Seiring perkembangan zaman ketakutan demi ketakutan muncul. Jika tidak ada yang belajar ilmu agama ditarekat Syattariah. Maka tidak ada generasi penerus tarekat syattariah ini dan tidak ada yang bisa mengajarkan ilmu agama yang sedalam itu.
Seiring berjalannya waktu ulama-ulama besar yang mengetahui bagaimana ajaran tarekat Syattariyah itu akan wafat langkah utama yang harus dimilikinya adalah mencari siapa dari generasi selanjutnya yang akan meneruskan tarekat Syattariayah.
Agar nantinya orang yang belajar tarekat Syattariyah dengan tujuan untuk memperdalam ilmu al’quran dan ilmu tasauf akan terus ada. Minangkabau tidak mempunyai peninggalan yang berbentuk tulisan maka dari itu orang Minangkabau selalu melihat sejarah perkembangan dari Tambo Alam Minangkabau.
Tidak hanya Tambo tapi naskah arab Melayu juga sering digunakan untuk penelitian yang menghasilkan penemuan baru serta mendapatkan informasi yang belum di ketahui dan mampu mengungkap nilai-nilai budaya yang lama dalam pelestarian budaya. Dalam sebuah kajian filologi yang menjadi objek material atau sering disebut sebagai bahan utama dalam penelitian. Adalah naskah sedangkan teori yang digunakan itu disebut objek formal. Dalam meneliti sebuah naskah kita harus melihat terlebih dahulu naskah apa yang mau kita teliti.

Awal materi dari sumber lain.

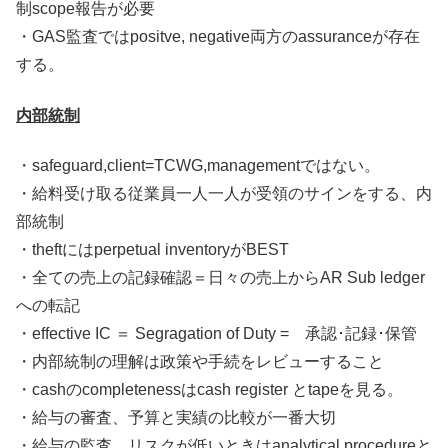
制scope報告が必要
・GAS監査ではpositve, negative両方のassuranceが存在
する。
内部統制
・safeguard,client=TCWG,managementではない。
・給料受け取る従業員一人一人が受領のサインをする、内
部統制
・theftにはperpetual inventoryがBEST
・全ての売上の記録確認＝日々の売上からAR Sub ledger
への転記
・effective IC ＝ Segragation of Duty = 承認･記録･保管
・内部統制の理解は政策や手続をレビューすること
・cashのcompletenessはcash register とtapeを見る。
・給与の審査、予算と実績の比較が一番大切
・給与の監査、リスクが低いときはanalytical procedureと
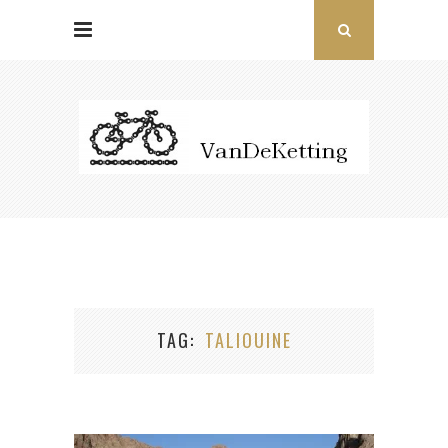
TAG
TALIOUINE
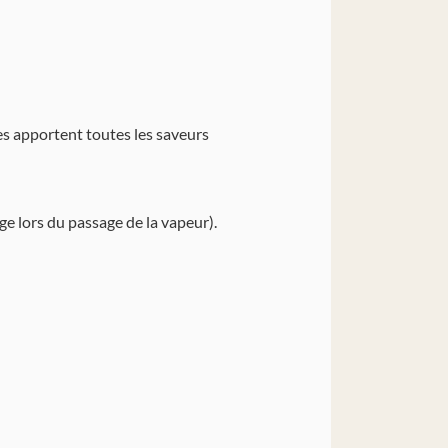
res apportent toutes les saveurs
rge lors du passage de la vapeur).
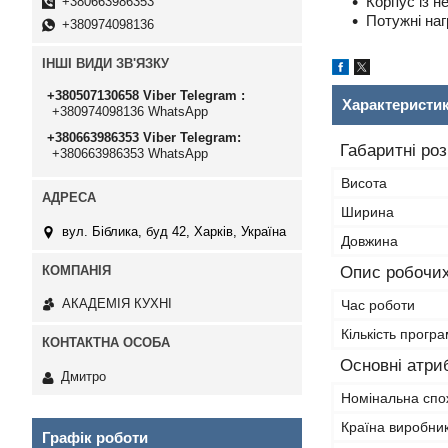
Корпус із н
+380663986353
Потужні наг
+380974098136
ІНШІ ВИДИ ЗВ'ЯЗКУ
+380507130658 Viber Telegram
Характеристи
+380974098136 WhatsApp
+380663986353 Viber Telegram
Габаритні ро
+380663986353 WhatsApp
Висота
Ширина
вул. Біблика, буд 42, Харків, Україна
Довжина
Опис робочих
АКАДЕМІЯ КУХНІ
Час роботи
Кількість прогр
Основні атри
Дмитро
Номінальна спо
Країна виробни
Графік роботи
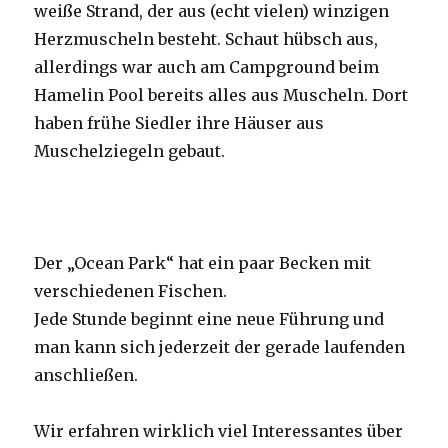
weiße Strand, der aus (echt vielen) winzigen
Herzmuscheln besteht. Schaut hübsch aus,
allerdings war auch am Campground beim
Hamelin Pool bereits alles aus Muscheln. Dort
haben frühe Siedler ihre Häuser aus
Muschelziegeln gebaut.
Der „Ocean Park“ hat ein paar Becken mit
verschiedenen Fischen.
Jede Stunde beginnt eine neue Führung und
man kann sich jederzeit der gerade laufenden
anschließen.
Wir erfahren wirklich viel Interessantes über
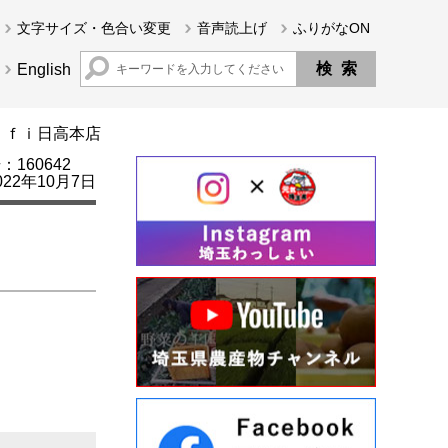
文字サイズ・色合い変更
音声読上げ
ふりがなON
English
ｆｆｉ日高本店
160642
22年10月7日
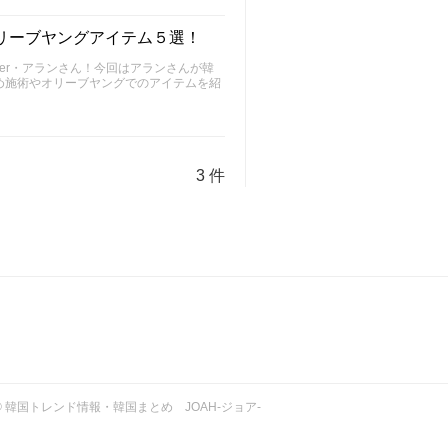
リーブヤングアイテム５選！
ber・アランさん！今回はアランさんが韓
め施術やオリーブヤングでのアイテムを紹
3 件
ht © 韓国トレンド情報・韓国まとめ JOAH-ジョア-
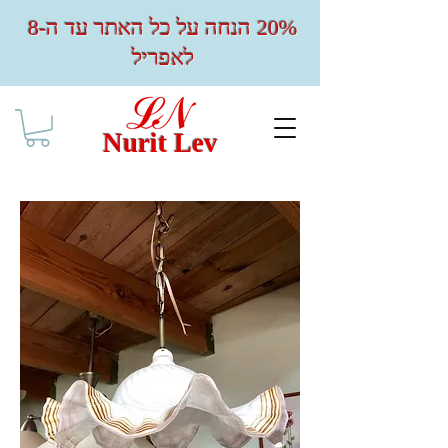
20% הנחה על כל האתר עד ה-8
לאפריל
Nurit Lev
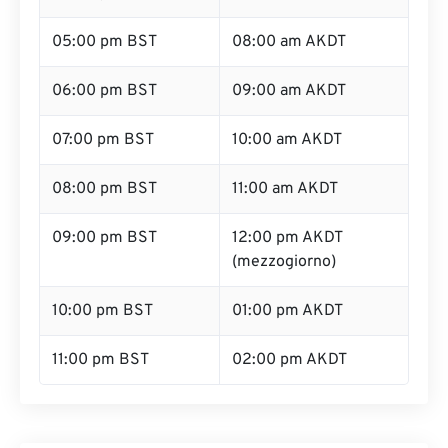
05:00 pm BST
08:00 am AKDT
06:00 pm BST
09:00 am AKDT
07:00 pm BST
10:00 am AKDT
08:00 pm BST
11:00 am AKDT
09:00 pm BST
12:00 pm AKDT
(mezzogiorno)
10:00 pm BST
01:00 pm AKDT
11:00 pm BST
02:00 pm AKDT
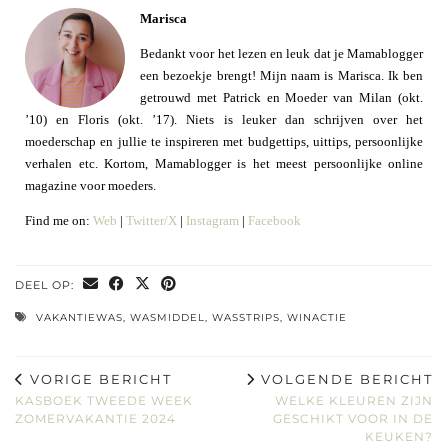
Marisca
Bedankt voor het lezen en leuk dat je Mamablogger
een bezoekje brengt! Mijn naam is Marisca. Ik ben
getrouwd met Patrick en Moeder van Milan (okt.
’10) en Floris (okt. ’17). Niets is leuker dan schrijven over het
moederschap en jullie te inspireren met budgettips, uittips, persoonlijke
verhalen etc. Kortom, Mamablogger is het meest persoonlijke online
magazine voor moeders.
Find me on:
Web
|
Twitter/X
|
Instagram
|
Facebook
DEEL OP:
VAKANTIEWAS
,
WASMIDDEL
,
WASSTRIPS
,
WINACTIE
VORIGE BERICHT
VOLGENDE BERICHT
KASBOEK TWEEDE WEEK
WELKE KLEUREN ZIJN
ZOMERVAKANTIE 2024
GESCHIKT VOOR IN DE
KEUKEN?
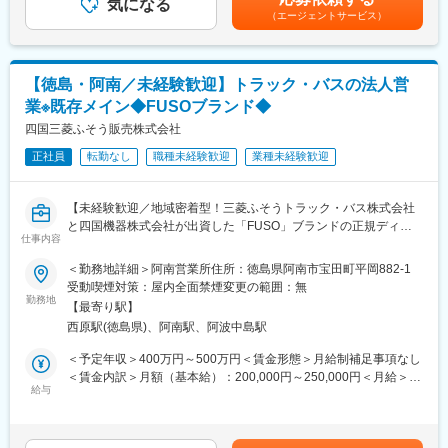
No.1(※自社調べ)硫酸マグネシウムはバスソルト、食品添加物、医
気になる
安の金額であり、選考を通じて上下する可能性があります。月給
（エージェントサービス）
薬品、肥料等の原料に使用されております。【NEHAN TOKYO】
(月額)は固定手当を含めた表記です。
■当社の魅力：
入浴剤・バスケアアイテム・化粧品等の自社ブランド。自社製造
◎【積水化学グループ】の安定企業で充実待遇◎長く働ける環境
の高純度(99.99%)硫酸マグネシウム を使用したバスソルトは高く
です。
評価され、有名百貨店や有名ホテルのスパなどでの採用実績があ
◎休日もしっかりあるので両立して働けます。
【徳島・阿南／未経験歓迎】トラック・バスの法人営
ります。 【リアクトライズ(＋カルサプリ)】2017年、NETIS(国交
◎ジョブローテーション制度もあるのでステップUP可能。
業※既存メイン◆FUSOブランド◆
省新技術提供システム)に登録。コンクリートの劣化防止・再生に
◎働き方としては、年末年始の大型連休など長期休暇を確保して
使用される薬剤で、従来の工法と比較して施工工程の削減と日数
四国三菱ふそう販売株式会社
おり、長期休暇には、会員制リゾートホテル「エクシブ」を利用
短縮といった効果があります。【シルキーディップ】動物用医薬
してゆっくりした時間を楽しんでいる先輩もいます。
正社員
転勤なし
職種未経験歓迎
業種未経験歓迎
品。乳牛の乳房炎予防とナチュラルで健康的な乳頭の実現をお手
伝いすることをコンセプトにした純国産の乳頭にやさしい、純国
変更の範囲：会社の定める業務
産のプレディップ・ポストディップ両用の殺菌消毒剤です。
【未経験歓迎／地域密着型！三菱ふそうトラック・バス株式会社
と四国機器株式会社が出資した「FUSO」ブランドの正規ディー
変更の範囲：会社の定める業務
仕事内容
ラー／全社平均残業20H程度／離職率も低く安定して長期就業可
能な環境です／転勤なし】
＜勤務地詳細＞阿南営業所住所：徳島県阿南市宝田町平岡882-1
受動喫煙対策：屋内全面禁煙変更の範囲：無
■業務概要：
勤務地
【最寄り駅】
同社にて法人のお客様向けに自動車（主に1.5トン～大型までのト
西原駅(徳島県)、阿南駅、阿波中島駅
ラック・バス）の提案からアフターフォローまで定期的なヒアリ
ング、アフターフォローを担当いただきます。
＜予定年収＞400万円～500万円＜賃金形態＞月給制補足事項なし
・お客様への定期的なヒアリング
＜賃金内訳＞月額（基本給）：200,000円～250,000円＜月給＞
・見積作成、各種書類作成
給与
200,000円～250,000円＜昇給有無＞有＜残業手当＞有＜給与補足
・定期的なアフターフォロー（納入後の点検案内など）
＞※給与詳細は年齢・経験・能力等を踏まえて決定■昇給：年1回※
■業務の詳細：
基本昇給の他、特別昇給（約10,000円）の過去実績あり■賞与：
お客様（メインは運送業者）からトラック等の仕様の相談を頂い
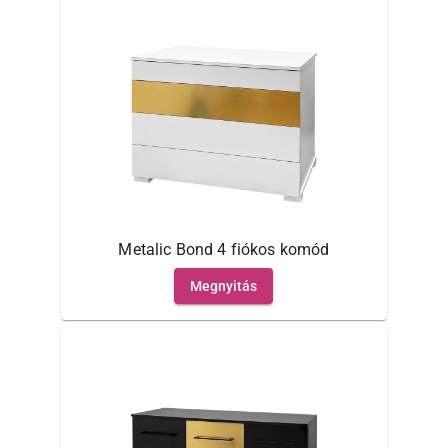
Metalic Bond 4 fiókos komód
Megnyitás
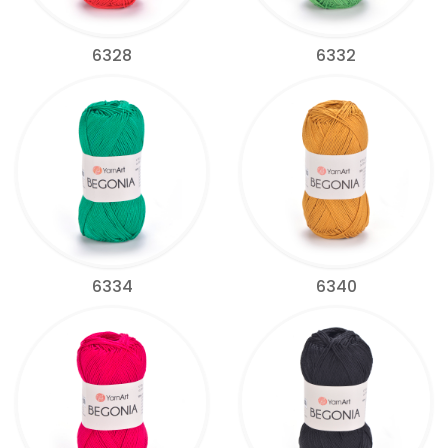
6328
6332
6334
6340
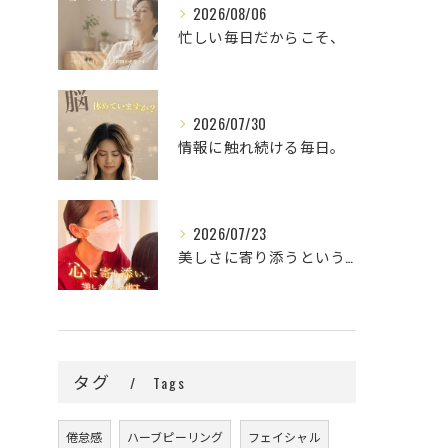
2026/08/06
忙しい毎日だからこそ、
2026/07/30
情報に触れ続ける毎日。
2026/07/23
美しさに寄り添うということ。
タグ
Tags
倦怠感
ハーブピーリング
フェイシャル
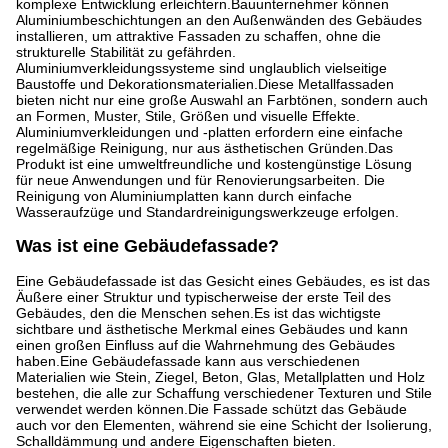
komplexe Entwicklung erleichtern.Bauunternehmer können
Aluminiumbeschichtungen an den Außenwänden des Gebäudes
installieren, um attraktive Fassaden zu schaffen, ohne die
strukturelle Stabilität zu gefährden.
Aluminiumverkleidungssysteme sind unglaublich vielseitige
Baustoffe und Dekorationsmaterialien.Diese Metallfassaden
bieten nicht nur eine große Auswahl an Farbtönen, sondern auch
an Formen, Muster, Stile, Größen und visuelle Effekte.
Aluminiumverkleidungen und -platten erfordern eine einfache
regelmäßige Reinigung, nur aus ästhetischen Gründen.Das
Produkt ist eine umweltfreundliche und kostengünstige Lösung
für neue Anwendungen und für Renovierungsarbeiten. Die
Reinigung von Aluminiumplatten kann durch einfache
Wasseraufzüge und Standardreinigungswerkzeuge erfolgen.
Was ist eine Gebäudefassade?
Eine Gebäudefassade ist das Gesicht eines Gebäudes, es ist das
Äußere einer Struktur und typischerweise der erste Teil des
Gebäudes, den die Menschen sehen.Es ist das wichtigste
sichtbare und ästhetische Merkmal eines Gebäudes und kann
einen großen Einfluss auf die Wahrnehmung des Gebäudes
haben.Eine Gebäudefassade kann aus verschiedenen
Materialien wie Stein, Ziegel, Beton, Glas, Metallplatten und Holz
bestehen, die alle zur Schaffung verschiedener Texturen und Stile
verwendet werden können.Die Fassade schützt das Gebäude
auch vor den Elementen, während sie eine Schicht der Isolierung,
Schalldämmung und andere Eigenschaften bieten.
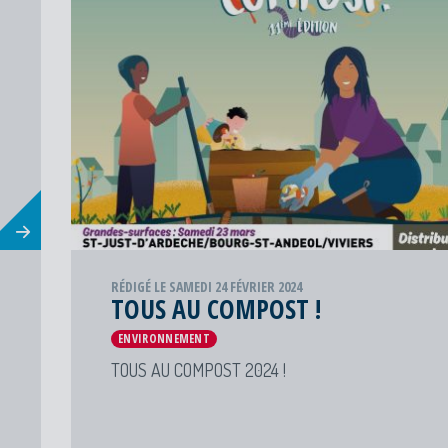
RÉDIGÉ LE SAMEDI 24 FÉVRIER 2024
TOUS AU COMPOST !
ENVIRONNEMENT
TOUS AU COMPOST 2024 !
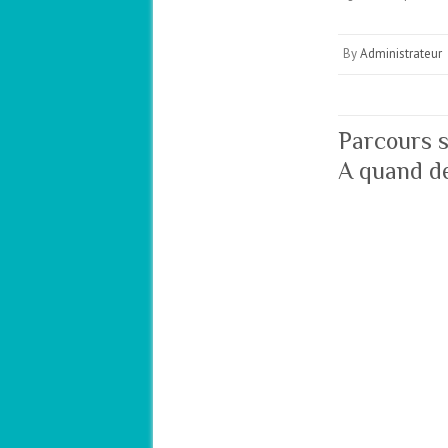
By
Administrateur
Parcours s
A quand de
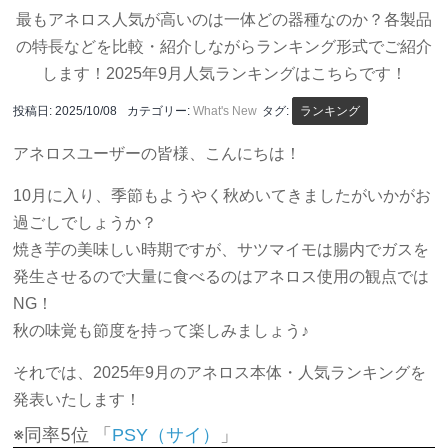
最もアネロス人気が高いのは一体どの器種なのか？各製品
の特長などを比較・紹介しながらランキング形式でご紹介
します！2025年9月人気ランキングはこちらです！
投稿日:
2025/10/08
カテゴリー:
What's New
タグ:
ランキング
アネロスユーザーの皆様、こんにちは！
10月に入り、季節もようやく秋めいてきましたがいかがお
過ごしでしょうか？
焼き芋の美味しい時期ですが、サツマイモは腸内でガスを
発生させるので大量に食べるのはアネロス使用の観点では
NG！
秋の味覚も節度を持って楽しみましょう♪
それでは、2025年9月のアネロス本体・人気ランキングを
発表いたします！
※同率5位 「
」
PSY（サイ）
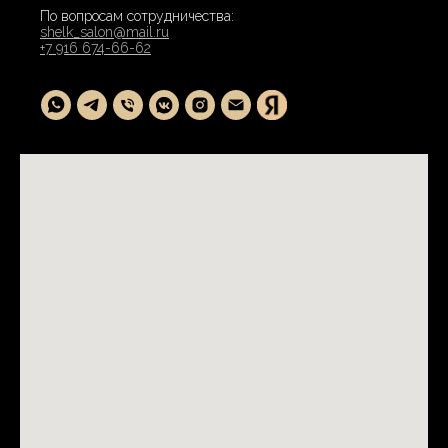
По вопросам сотрудничества:
shelk_salon@mail.ru
+7 916 674-66-62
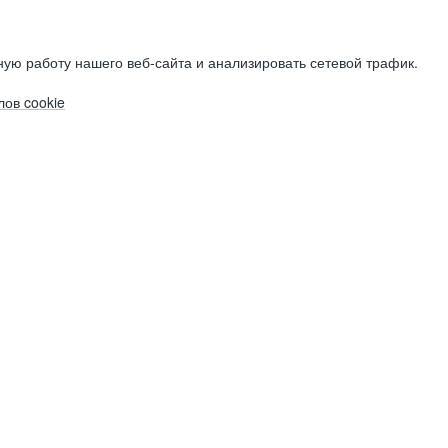
ую работу нашего веб-сайта и анализировать сетевой трафик.
ов cookie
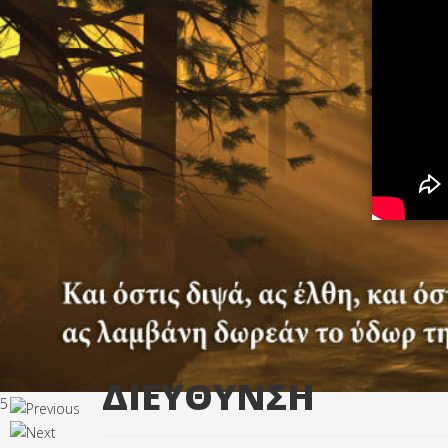
ΔΙΕΥΘΥΝΣΗ
5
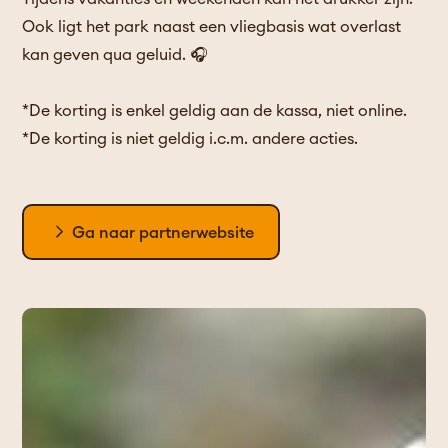
Ook ligt het park naast een vliegbasis wat overlast
kan geven qua geluid. 🎧
*De korting is enkel geldig aan de kassa, niet online.
*De korting is niet geldig i.c.m. andere acties.
Ga naar partnerwebsite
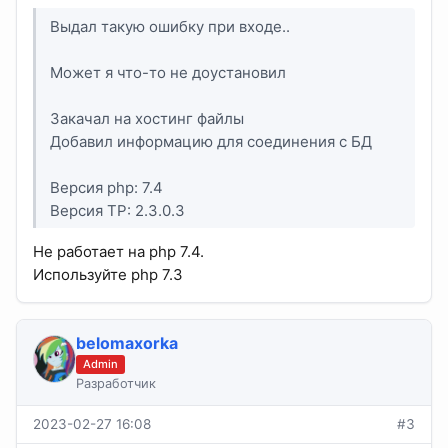
Выдал такую ошибку при входе..
Может я что-то не доустановил
Закачал на хостинг файлы
Добавил информацию для соединения с БД
Версия php: 7.4
Версия TP: 2.3.0.3
Не работает на php 7.4.
Используйте php 7.3
belomaxorka
Admin
Разработчик
2023-02-27 16:08
#3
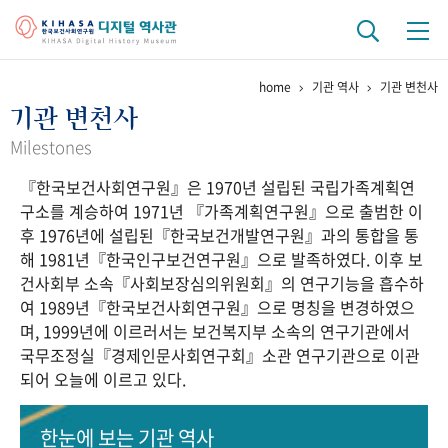
home
기관 역사
기관 변천사
기관 역사
기관 변천사
걸어온 길
기관 변천사
역대 기관장
연구원 사람들
Milestones
『한국보건사회연구원』은 1970년 설립된 국립가족계획연
연구 역사
구소를 계승하여 1971년 『가족계획연구원』으로 출범한 이
정책과 연구
키워드로 보는 연구 역사
연구자들
후 1976년에 설립된『한국보건개발연구원』과의 통합을 통
간행물 변천사
해 1981년『한국인구보건연구원』으로 발족하였다. 이후 보
건사회부 소속『사회보장심의위원회』의 연구기능을 흡수하
여 1989년『한국보건사회연구원』으로 명칭을 변경하였으
기록물 아카이브
며, 1999년에 이르러서는 보건복지부 소속의 연구기관에서
국무조정실『경제인문사회연구회』소관 연구기관으로 이관
사진 아카이브
문서 기록물
행정박물
영상 기록물
되어 오늘에 이르고 있다.
+1
50
주년 기념
한눈에 보는
기관 역사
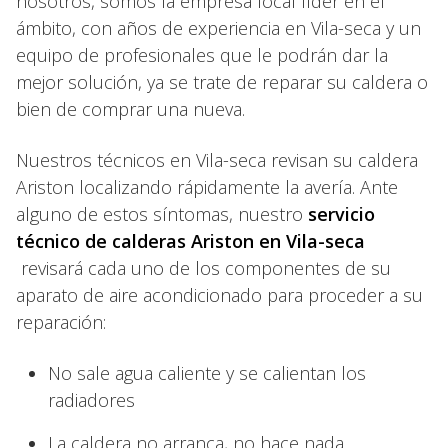
nosotros, somos la empresa local líder en el
ámbito, con años de experiencia en Vila-seca y un
equipo de profesionales que le podrán dar la
mejor solución, ya se trate de reparar su caldera o
bien de comprar una nueva.
Nuestros técnicos en Vila-seca revisan su caldera
Ariston localizando rápidamente la avería. Ante
alguno de estos síntomas, nuestro
servicio
técnico de calderas Ariston en Vila-seca
revisará cada uno de los componentes de su
aparato de aire acondicionado para proceder a su
reparación:
No sale agua caliente y se calientan los
radiadores
La caldera no arranca, no hace nada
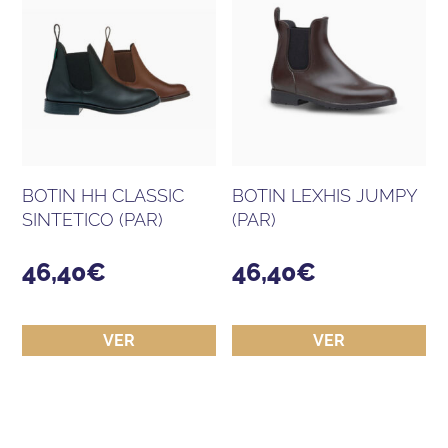
BOTIN HH CLASSIC
BOTIN LEXHIS JUMPY
SINTETICO (PAR)
(PAR)
46,40
€
46,40
€
VER
VER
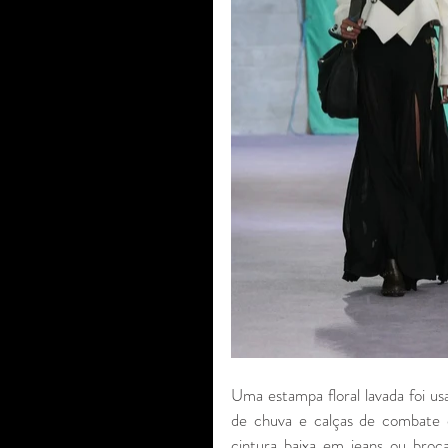
Uma estampa floral lavada foi u
de chuva e calças de combate c
cintura baixa em jeans ou broc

Jika naskah itu rusak dan bahkan tidak bisa dibaca sama sekali maka penelitian akan terhamabat dan bahkan harus mencari objek yang baru lagi. Tentu itu semua akan menyulitkan peneliti untuk mencari objek yang baru. Tidak mudah dalam meneliti naskah yang berbahasa arab melayu.
Kita harus menguasai tulisan yang ada didalam naskah itu kemudian isi dari naskah itu di transkipsikan kedalam bahasa yang mudah di pahami. Setelah itu barulah seoarang peneliti mulai menyusun bahan-bahan tersebut berdasakan teori yang sudah ada. Saat melihat naskah kita harus cermat dulu dalam melihat bahan dasar apa yang digunakan untuk dijadikan kertas dalam membuat naskah arab Melayu itu.
Dari bahan dasar itu secara tidak langsung memberikan petunjuk tahun berapa naskah itu dibuat. Pengamatan kita melihat fisik luar dari naskah dapat digambarkan terlebih dahulu. Barulah masuk kepada isi dari naskah. Adata basandi syarak syarak basandi kitabullah Pepatah ini dibuat setelah islam masuk ke daerah Minangkabau.
pepatah ini juga merupakan simbol bahwa ajaran islam menjadi satu-satunya ajaran yang dijadikan sebuah landasan dalam membuat sebuah aturan bertingkahlaku dan bermasyarakat.